More recently, Lourdes was commemorated in a 2015 exhibition 89DAMES by Canadian visual artist Samille Janelle aka Stylo Starr. The exhibition explored the beauty of Black women of the so called glamorous era of the 1950s and 1960s.
“No estoy reminiscing como dicen los americanos,” she says when speaking about her life shifting from being career-oriented to family-oriented, “if anything I was reassured and what’s done is done.” Today, Lourdes Guerrero Otis lives in a beautiful home in New Jersey.

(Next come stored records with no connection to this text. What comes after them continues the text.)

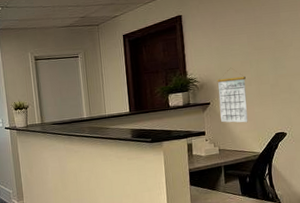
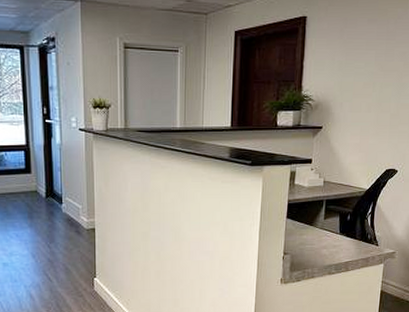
calendar: present [217,67,248,123] -> none [331,88,366,154]

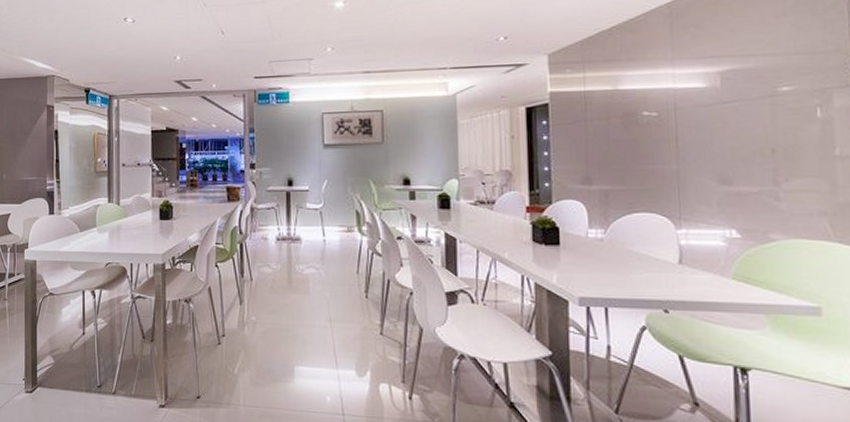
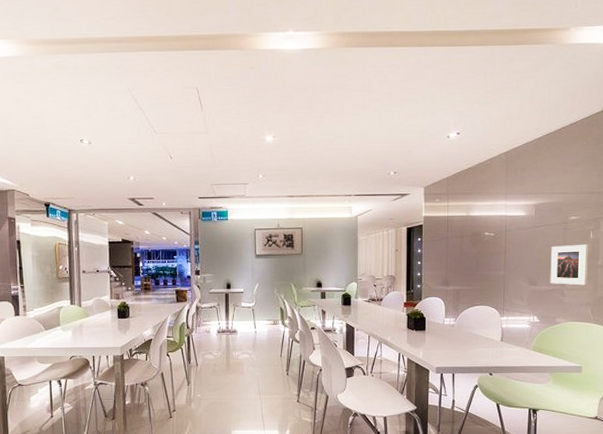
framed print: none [751,125,818,186] -> present [550,244,588,286]

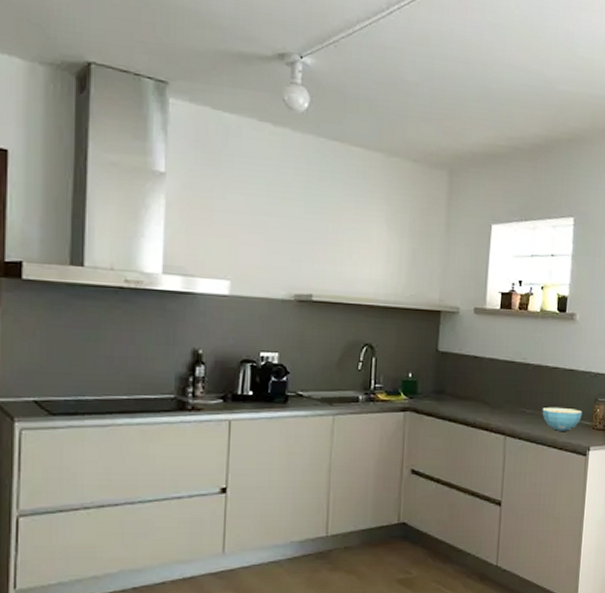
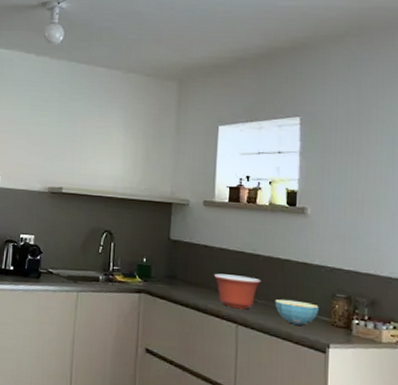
mixing bowl: none [483,385,530,420] -> present [213,273,261,310]

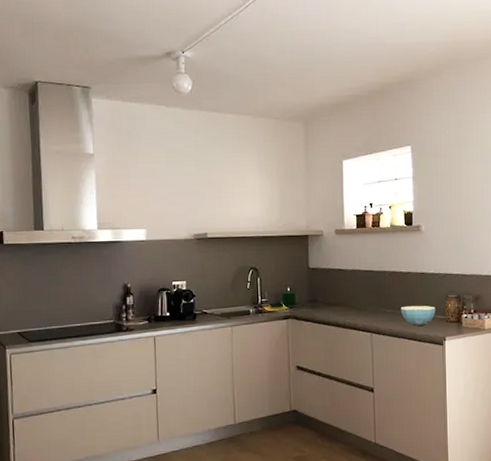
mixing bowl: present [213,273,261,310] -> none [348,291,388,320]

While her modeling career was short lived, she was one of the top black models in the country from the mid to late 1950s. Lourdes Guerrero Otis was part of a generation that made a profound impact in shifting the world’s perception of beauty to begin to include black women, whose beauty had been ignored. Recently, young Dominicanas like Amara La Negra, Cardi B, are making headlines in the entertainment industry and embracing their blackness and the skin they’re in. Meanwhile, models like the previously mentioned Lineysy Montero and Ysaunny Brito are taking over magazine covers. However, the racist struggles that black models and entertainers face continue—Montero and Amara la Negra have been outspoken about the discrimination they have been subjected to. As we continue unpacking and understating what it means to see all kinds of representation and diversity in the entertainment industry, the story of Lourdes Guerrero Otis needs to be uplifted. She is a trailblazing woman who should be celebrated as an inspiration for many Afro-Latinas and black women today who are challenging and breaking through the entertainment’s industry exclusionary policies, to reverse the erasure that has existed for far too long.
Correction: A previous version of this article stated that Lourdes Guerrero Otis was the first black woman to become a recurring performer on national television. It was in fact Amanda Randolph who starred in The Laytons in 1948.